» **Task objective**
Word for word, restate the listing that follows and leave out the images.
=== Section Start ===
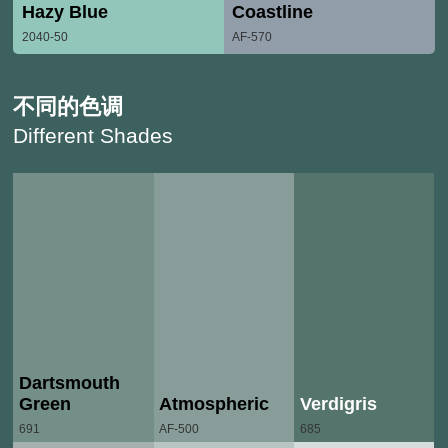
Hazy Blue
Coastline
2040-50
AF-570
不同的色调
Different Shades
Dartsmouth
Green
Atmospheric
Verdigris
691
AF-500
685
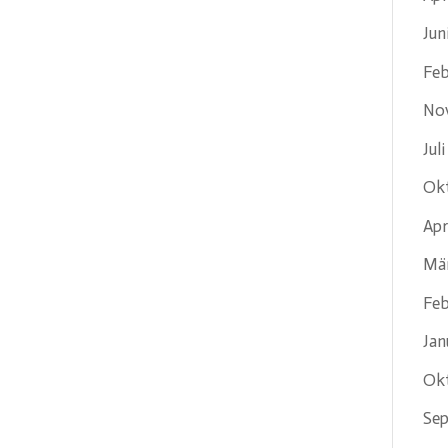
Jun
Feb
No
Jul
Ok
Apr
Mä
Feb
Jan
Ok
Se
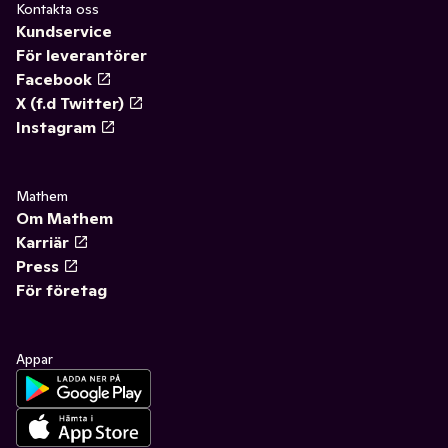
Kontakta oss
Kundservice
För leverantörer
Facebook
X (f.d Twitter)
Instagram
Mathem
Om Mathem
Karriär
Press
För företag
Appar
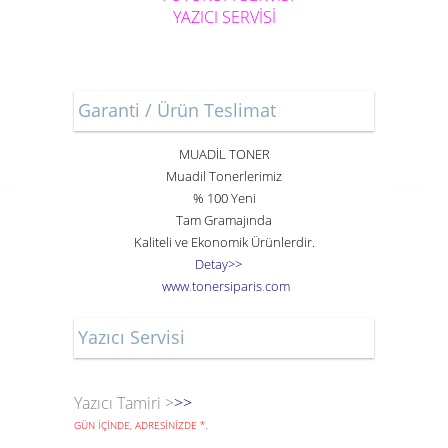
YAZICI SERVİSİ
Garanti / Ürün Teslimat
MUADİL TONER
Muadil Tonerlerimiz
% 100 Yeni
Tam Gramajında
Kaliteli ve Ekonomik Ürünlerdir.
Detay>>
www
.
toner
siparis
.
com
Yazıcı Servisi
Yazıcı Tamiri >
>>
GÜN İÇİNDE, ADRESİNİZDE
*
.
=== Section End ===
» **Output of the exercise**
Hazy Blue
Coastline
2040-50
AF-570
不同的色调
Different Shades
Dartsmouth
Green
Atmospheric
Verdigris
691
AF-500
685
Jun
Feb
No
Jul
Ok
Apr
Mä
Feb
Jan
Ok
Se
Kontakta oss
Kundservice
För leverantörer
Facebook
X (f.d Twitter)
Instagram
Mathem
Om Mathem
Karriär
Press
För företag
Appar
YAZICI SERVİSİ
Garanti / Ürün Teslimat
MUADİL TONER
Muadil Tonerlerimiz
% 100 Yeni
Tam Gramajında
Kaliteli ve Ekonomik Ürünlerdir.
Detay>>
www
.
toner
siparis
.
com
Yazıcı Servisi
Yazıcı Tamiri >
>>
GÜN İÇİNDE, ADRESİNİZDE
*
.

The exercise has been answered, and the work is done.